» Exercice écrit 1:
Dans l'article sur le piratage des données des CFF, combien de données le pirate informatique a-t-il volées le 9 janvier 2022, et sur combien de données disponibles ?
» Exercice écrit 2:
Rédigez la suite de l'article sur le piratage des données des CFF, en commençant juste après sa dernière phrase.

» Extrait choisi:
Les CFF sont dans l’embarras. Et c’est le moins qu’on puisse dire. Au début de l’année, un pirate informatique a pu s’emparer des données d’un million de clients de l’entreprise suisse. Et ce vol a été d’une facilité déconcertante, affirment des spécialistes. Le pirate n’a dû procéder qu’à de légères adaptations de l’URL du site web. Un profane aurait même pu y parvenir, assènent les milieux informatiques.
Les CFF ont bien sûr publiquement communiqué sur le piratage du 24 janvier. Le point faible du système aurait pu être «immédiatement corrigé», selon le groupe. Or, comme le montrent les recherches du Blick, ce n’est pas tout à fait exact.
«De telles données sont très demandées»
Les CFF n’auraient pas eu besoin d’une source externe pour connaître cette faille. Des documents internes obtenus par Blick montrent que l’entreprise a fait preuve d’une grande négligence dans la gestion de ses données. Pendant plus de trois ans et demi, elle était parfaitement au courant de ce défaut de sécurité. Mais n’a rien fait pour le combler.
En mars 2018 déjà, des spécialistes informatiques avaient, à l’interne, attiré l’attention sur ce point. En janvier 2020, un spécialiste externe a encore une fois signalé que tout le monde pouvait se servir dans les données des clients. Les CFF sont, à nouveau, restés les bras croisés.
Le point faible? Les CFF exploitent la plateforme de vente Nova pour la communauté nationale de transports publics Alliance Swisspass. Les autres prestataires des transports publics peuvent donc prolonger leurs abonnements via un lien d’accès sur cette plateforme. Quiconque pouvait manipuler ce lien avait donc accès aux noms, prénoms et dates d’anniversaire des clients des entreprises de transports publics.
Traitement négligent des données
«Il est exact que les CFF ont reçu en 2018 les premiers avertissements de spécialistes informatiques», déclare Reto Hügli, porte-parole de l’Alliance Swisspass, à laquelle les CFF renvoient. Les réponses restent très évasives.
Les CFF font la roue dans leur communiqué. Ils mentionnent le nouveau mécanisme de sécurité installé sur la plateforme, en novembre 2020. Le point faible aurait ainsi été comblé, poursuivent-ils sans vergogne. Mais ce n’est pas tout à fait vrai. Ils finissent par admettre que la faille de sécurité était encore ouverte fin novembre 2021 – ce n’est qu’à ce moment-là que l’ancien lien a été désactivé.
Comme les prestataires de transports publics avaient des difficultés à renouveler facilement les abonnements de leurs clients avec le nouveau lien, les CFF ont réactivé l’ancien accès dès décembre 2021, se dédouanent-ils. «Cette mesure a été prise avec une bonne intention: résoudre un problème des clients, nuance leur porte-parole. Mais les risques ont été mal évalués.»
500 millions de données en ligne
Tout comme cela avait déjà été le cas trois ans et demi auparavant. Mais cette fois-ci, le défaut de sécurité n’est pas passé inaperçu. Le 9 janvier 2022, un pirate informatique a entrepris le téléchargement des informations des clients depuis la plateforme. Il a volé pas moins d’un million de données sur les 500 millions disponibles.

» Données affichées:
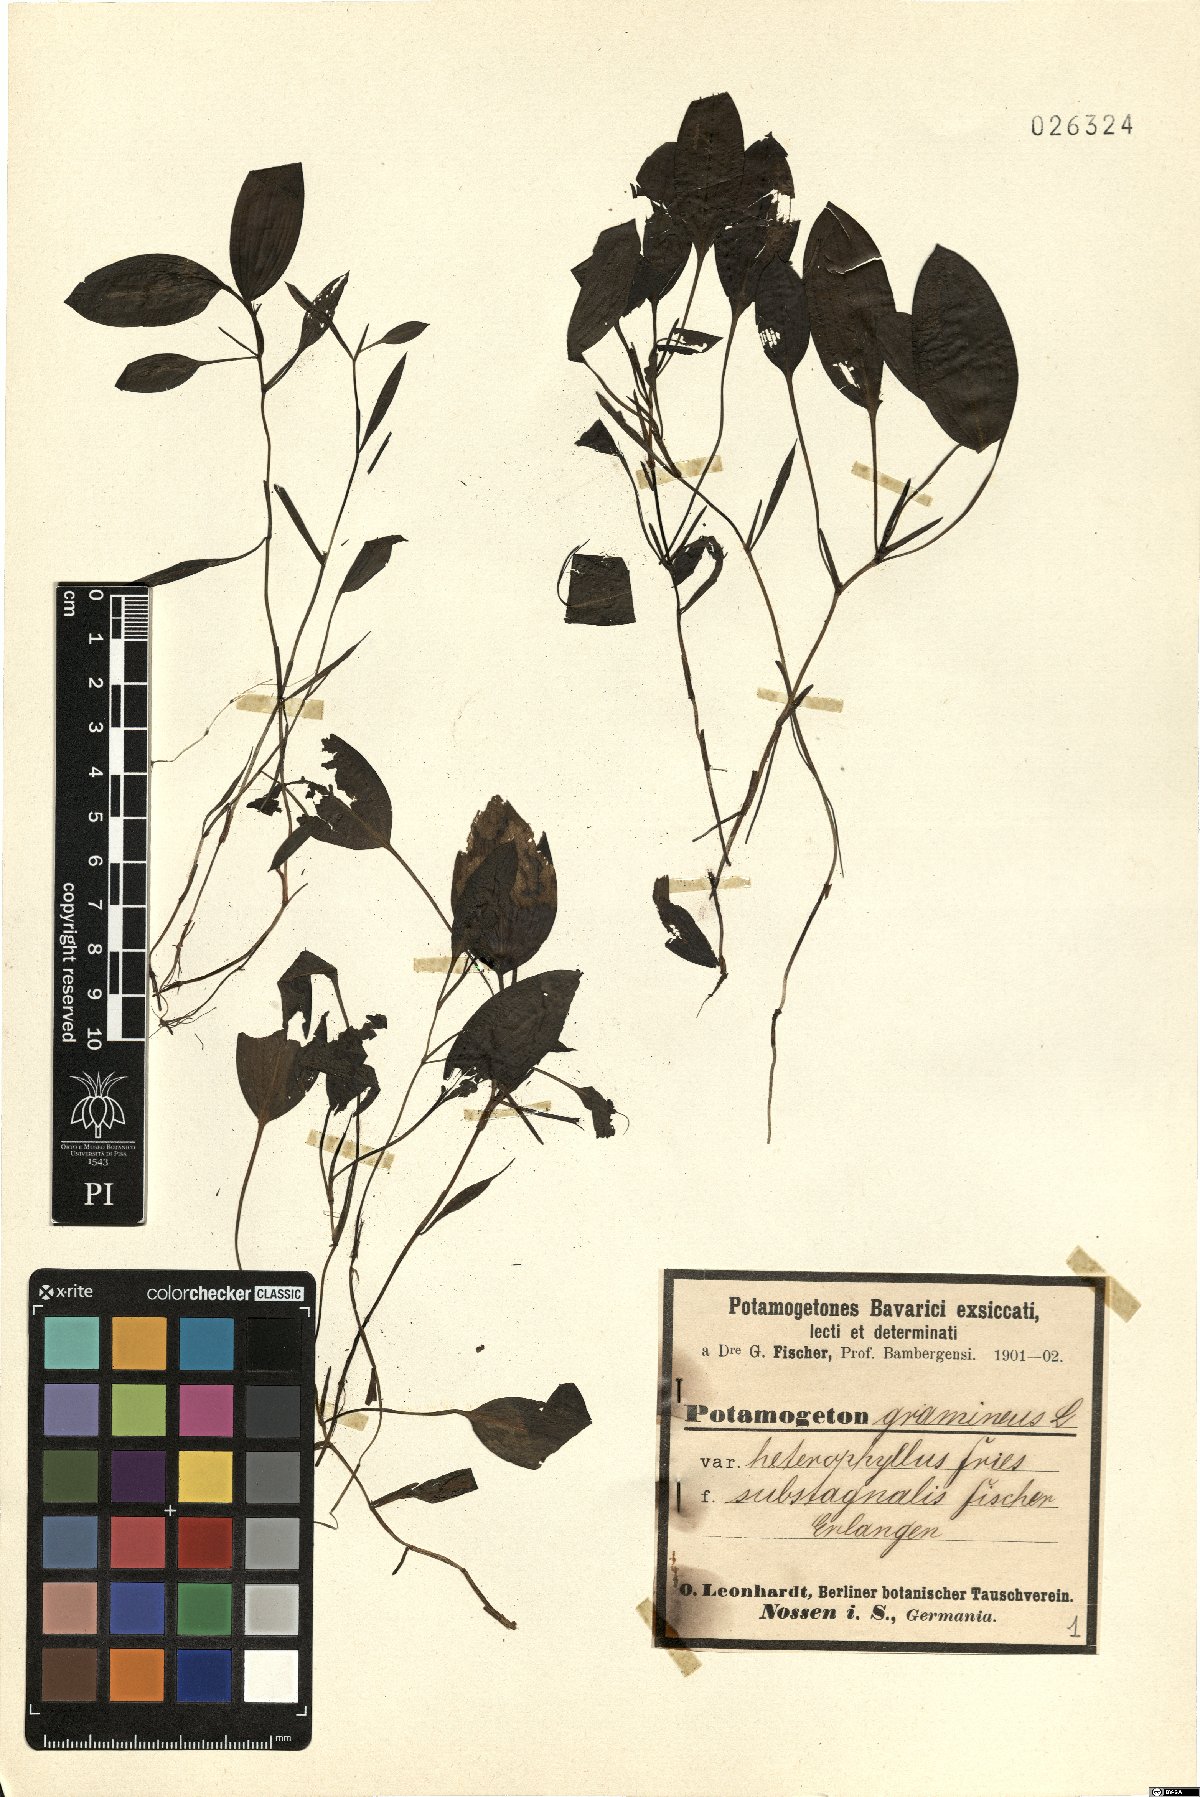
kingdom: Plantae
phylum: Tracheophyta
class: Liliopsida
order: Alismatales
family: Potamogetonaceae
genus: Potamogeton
...
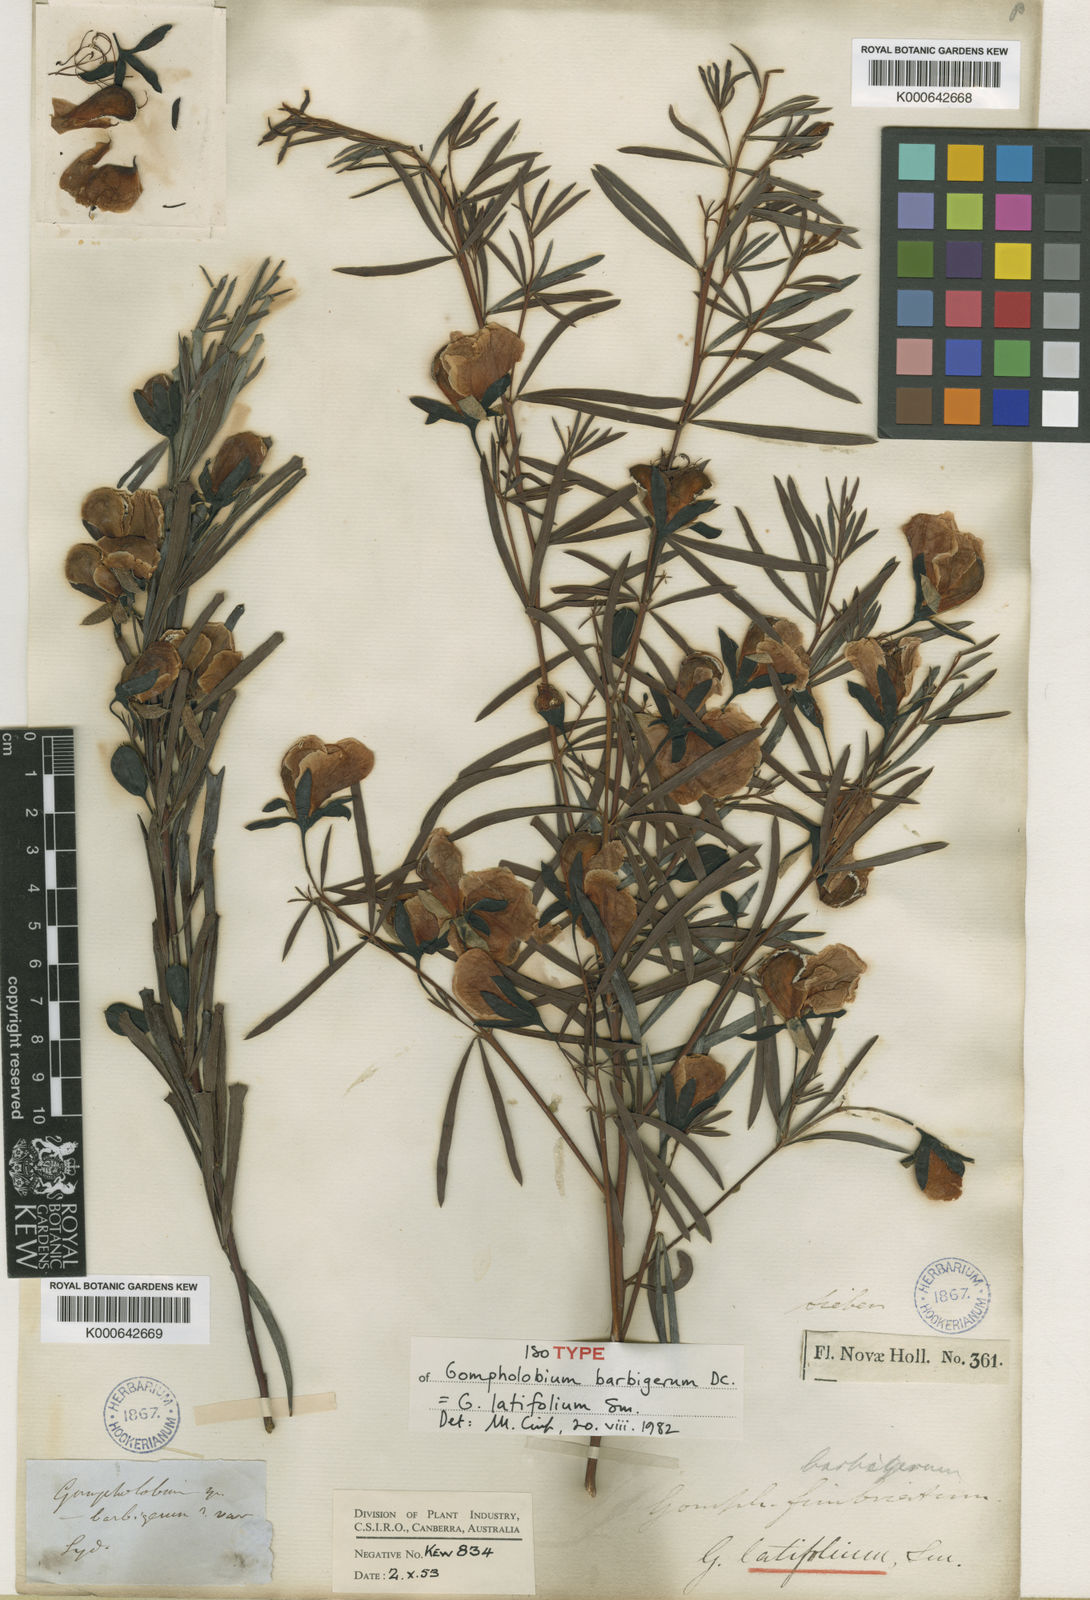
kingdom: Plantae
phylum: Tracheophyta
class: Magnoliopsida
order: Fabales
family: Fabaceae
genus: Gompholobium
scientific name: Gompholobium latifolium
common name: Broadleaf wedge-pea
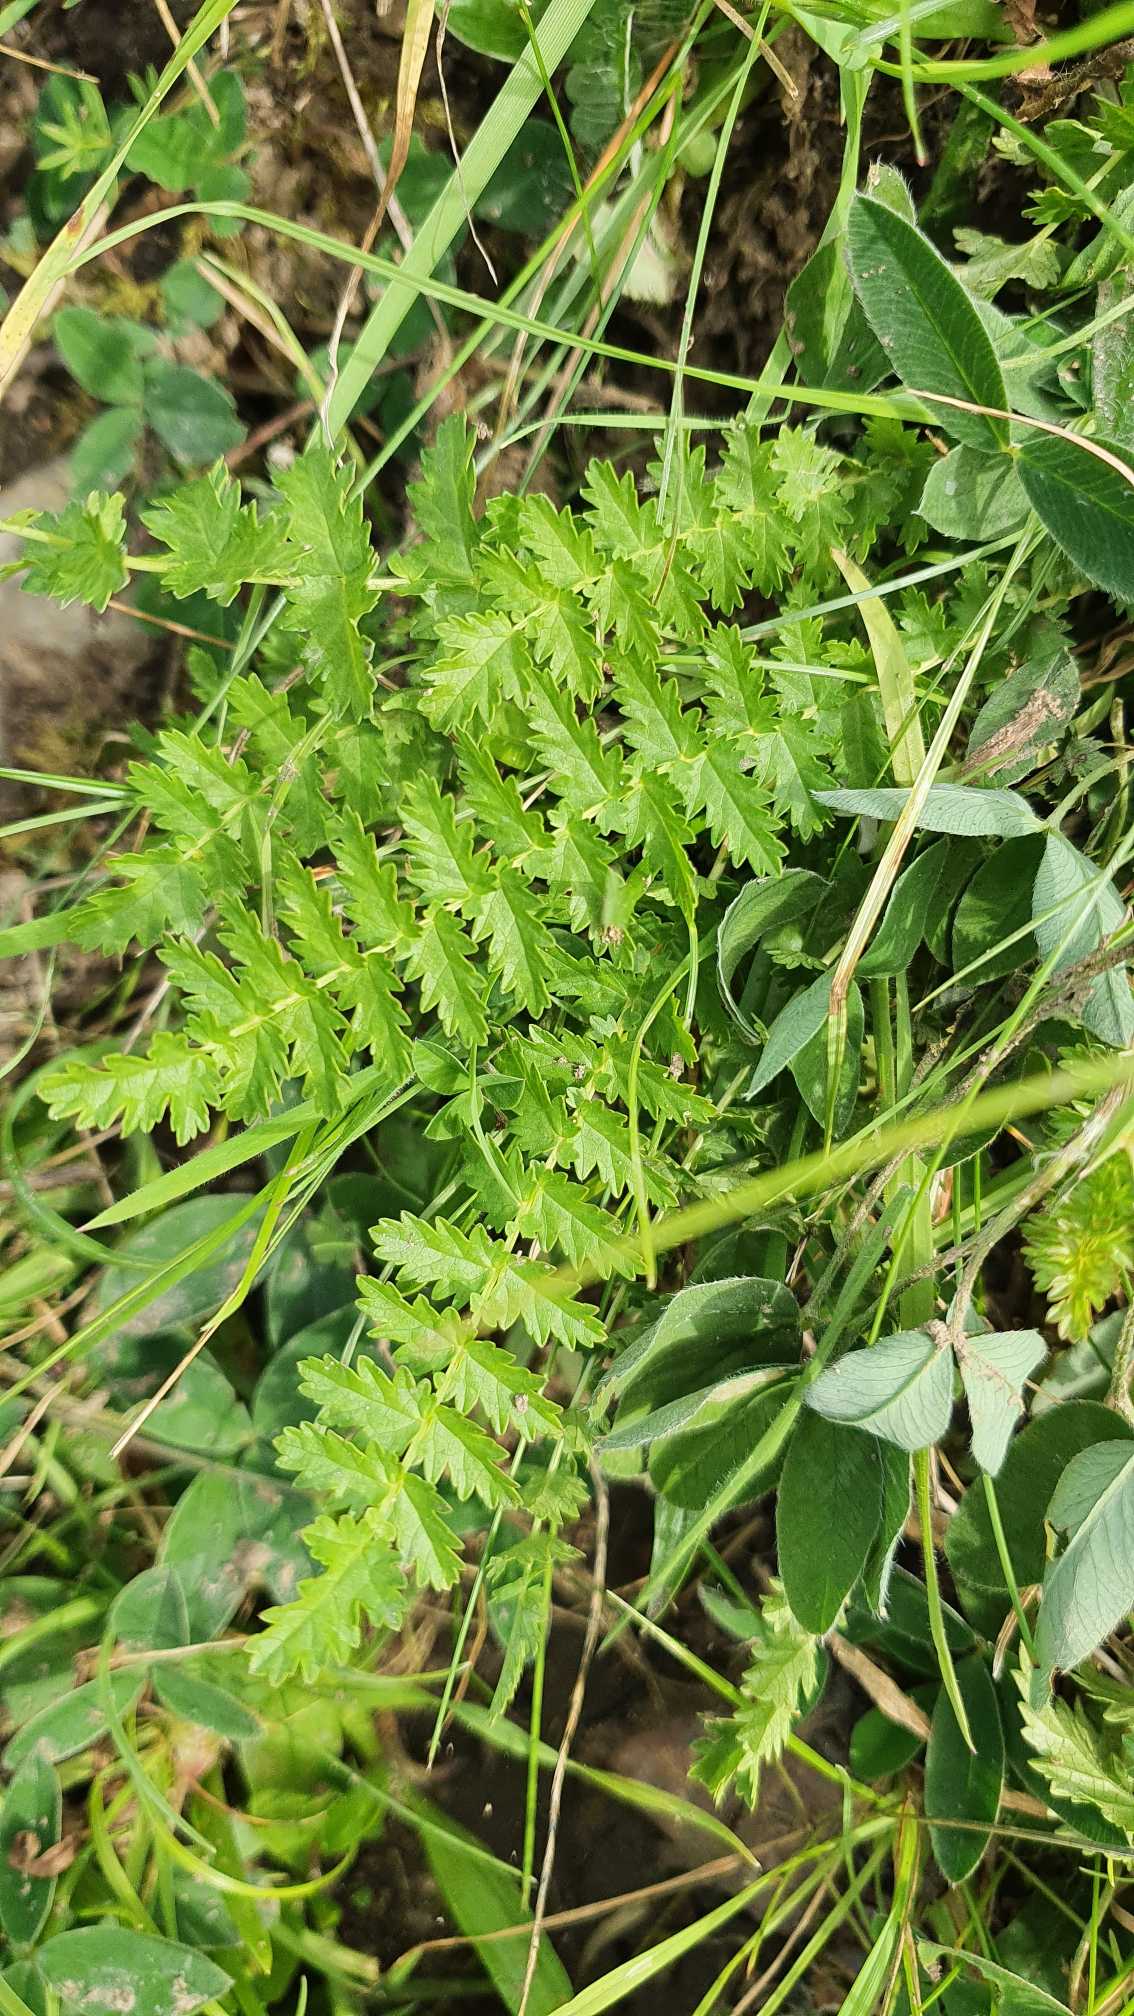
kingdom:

» Résultat 1:
Il a volé un million de données sur les 500 millions disponibles.

» Résultat 2:
Mais les CFF peuvent s’estimer chanceux. L’attaque a été menée par un hacker dit éthique, c’est-à-dire qu’il recherche les failles de sécurité dans les systèmes et les signale ensuite aux entreprises. Le pirate aurait consciencieusement effacé les données dérobées. Après la «découverte» de cette faille, les CFF ont fait une déclaration au Préposé fédéral à la protection des données et à la transparence et lancé une enquête interne. Des experts indépendants devaient déterminer la cause de l’erreur.
Résultat de l’enquête? «Plusieurs facteurs ont été déterminants, avec au départ une erreur d’appréciation, reconnaît le porte-parole de l’entreprise suisse. Les CFF ont pris les mesures qui s’imposent afin de renforcer la sécurité et la gestion des risques. Grâce à des processus optimisés, il nous est aujourd’hui possible de réagir plus rapidement lorsque des risques sont découverts.»
«Cela ne doit jamais arriver!»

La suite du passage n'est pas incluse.